Four new cases of measles reported
Four new cases of measles have been confirmed in the Boston area since May 12, bringing the state total to 10 cases this month and 15 this year.
A Northeastern University student was confirmed as having measles Thursday, according to the Boston Public Health Commission. And two measles cases were found in elementary school students at a Brookline public school.
The Driscoll School students are related, and neither had been vaccinated against measles for religious reasons, Brookline Health Department director, Alan Balsam, said yesterday. One child was hospitalized, and the other developed a milder case. Both are recovering from the virus, but are still out of school.
So far, state Department of Public Health officials said they have not found that the cases this month are linked. A cluster of cases in February was linked to a man in an apartment building in the Back Bay area.
Balsam said the Brookline elementary school took several precautions this week, sending an e-mail alert to parents Wednesday and setting up a clinic at the school to immunize staff members. About 20 to 25 teachers and other faculty members were vaccinated.
About two or three students in the elementary school who had not been vaccinated were asked to stay home for several days, also as a precaution, Balsam said.
“Seeing measles in Brookline is relatively rare,’’ he said. An adult had a confirmed case a few weeks ago, which was not linked to the children’s, he said, but the town can go for several years without seeing any cases.
Brookline schools sent notices to parents of the Driscoll School, which is near Washington Square, earlier this week that two children had become ill with the measles, said Fran Rota, copresident of the school’s Parent Teacher Organization.
Rota, who has one child in the school, said she is not worried about the cases, because her child has been immunized, as have most children at the school.

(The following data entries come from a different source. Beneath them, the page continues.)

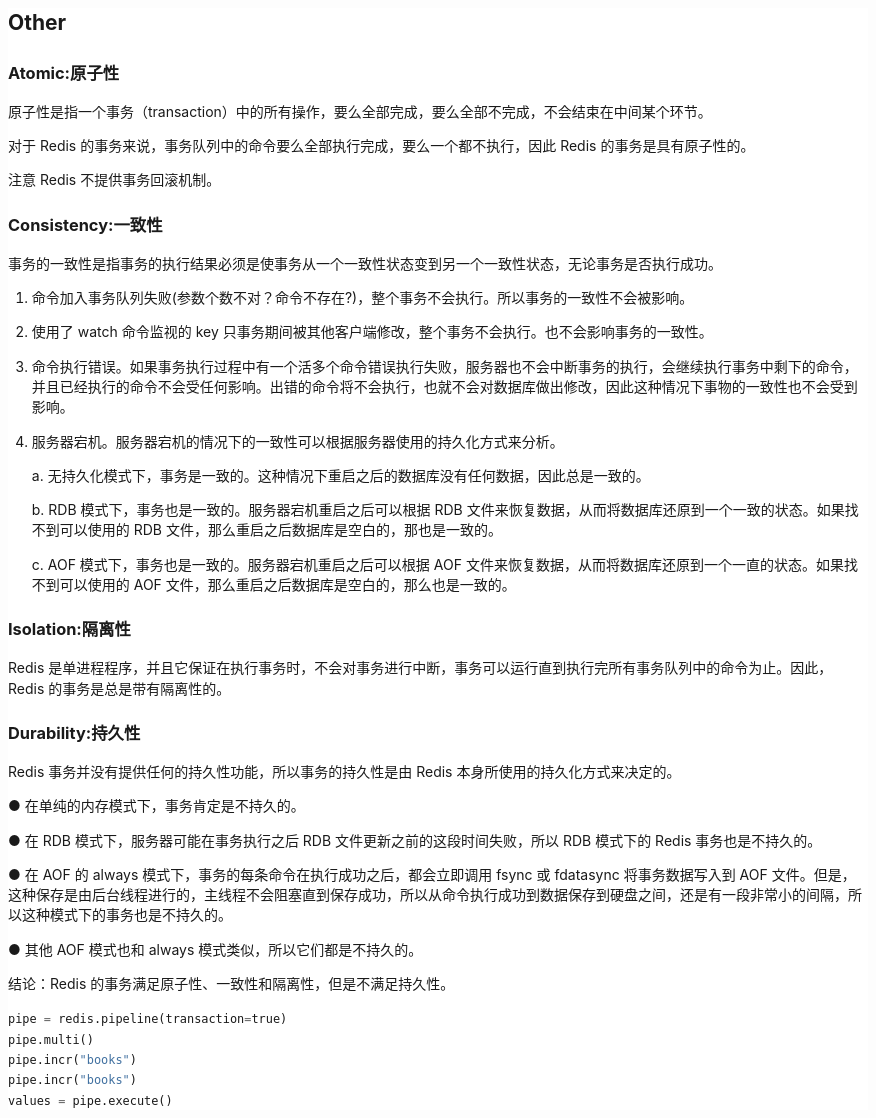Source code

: ## Other

### Atomic:原子性

原子性是指一个事务（transaction）中的所有操作，要么全部完成，要么全部不完成，不会结束在中间某个环节。

对于 Redis 的事务来说，事务队列中的命令要么全部执行完成，要么一个都不执行，因此 Redis 的事务是具有原子性的。

注意 Redis 不提供事务回滚机制。

### Consistency:一致性

事务的一致性是指事务的执行结果必须是使事务从一个一致性状态变到另一个一致性状态，无论事务是否执行成功。

1. 命令加入事务队列失败(参数个数不对？命令不存在?)，整个事务不会执行。所以事务的一致性不会被影响。

2. 使用了 watch 命令监视的 key 只事务期间被其他客户端修改，整个事务不会执行。也不会影响事务的一致性。

3. 命令执行错误。如果事务执行过程中有一个活多个命令错误执行失败，服务器也不会中断事务的执行，会继续执行事务中剩下的命令，并且已经执行的命令不会受任何影响。出错的命令将不会执行，也就不会对数据库做出修改，因此这种情况下事物的一致性也不会受到影响。

4. 服务器宕机。服务器宕机的情况下的一致性可以根据服务器使用的持久化方式来分析。

   a. 无持久化模式下，事务是一致的。这种情况下重启之后的数据库没有任何数据，因此总是一致的。

   b. RDB 模式下，事务也是一致的。服务器宕机重启之后可以根据 RDB 文件来恢复数据，从而将数据库还原到一个一致的状态。如果找不到可以使用的 RDB 文件，那么重启之后数据库是空白的，那也是一致的。

   c. AOF 模式下，事务也是一致的。服务器宕机重启之后可以根据 AOF 文件来恢复数据，从而将数据库还原到一个一直的状态。如果找不到可以使用的 AOF 文件，那么重启之后数据库是空白的，那么也是一致的。

### Isolation:隔离性

Redis 是单进程程序，并且它保证在执行事务时，不会对事务进行中断，事务可以运行直到执行完所有事务队列中的命令为止。因此，Redis 的事务是总是带有隔离性的。

### Durability:持久性

Redis 事务并没有提供任何的持久性功能，所以事务的持久性是由 Redis 本身所使用的持久化方式来决定的。

● 在单纯的内存模式下，事务肯定是不持久的。

● 在 RDB 模式下，服务器可能在事务执行之后 RDB 文件更新之前的这段时间失败，所以 RDB 模式下的 Redis 事务也是不持久的。

● 在 AOF 的 always 模式下，事务的每条命令在执行成功之后，都会立即调用 fsync 或 fdatasync 将事务数据写入到 AOF 文件。但是，这种保存是由后台线程进行的，主线程不会阻塞直到保存成功，所以从命令执行成功到数据保存到硬盘之间，还是有一段非常小的间隔，所以这种模式下的事务也是不持久的。

● 其他 AOF 模式也和 always 模式类似，所以它们都是不持久的。

结论：Redis 的事务满足原子性、一致性和隔离性，但是不满足持久性。

```python
pipe = redis.pipeline(transaction=true)
pipe.multi()
pipe.incr("books")
pipe.incr("books")
values = pipe.execute()
```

“Everyone’s aware of it,’’ Rota said of other parents with children in the school. “Nobody seems that worried about it.’’
Public health officials speculate that the uptick could be coming from Europe, especially France, which has experienced large outbreaks in recent years, probably due to lower immunization rates.
While most young people in the United States have been vaccinated, middle-aged adults who may have received less-potent shots and those not up to date on their immunizations may be susceptible to the measles virus, which is extemely contagious. Officials urge people who have been in contact with a measles patient to see a doctor if they develop early symptoms such as malaise and a cough.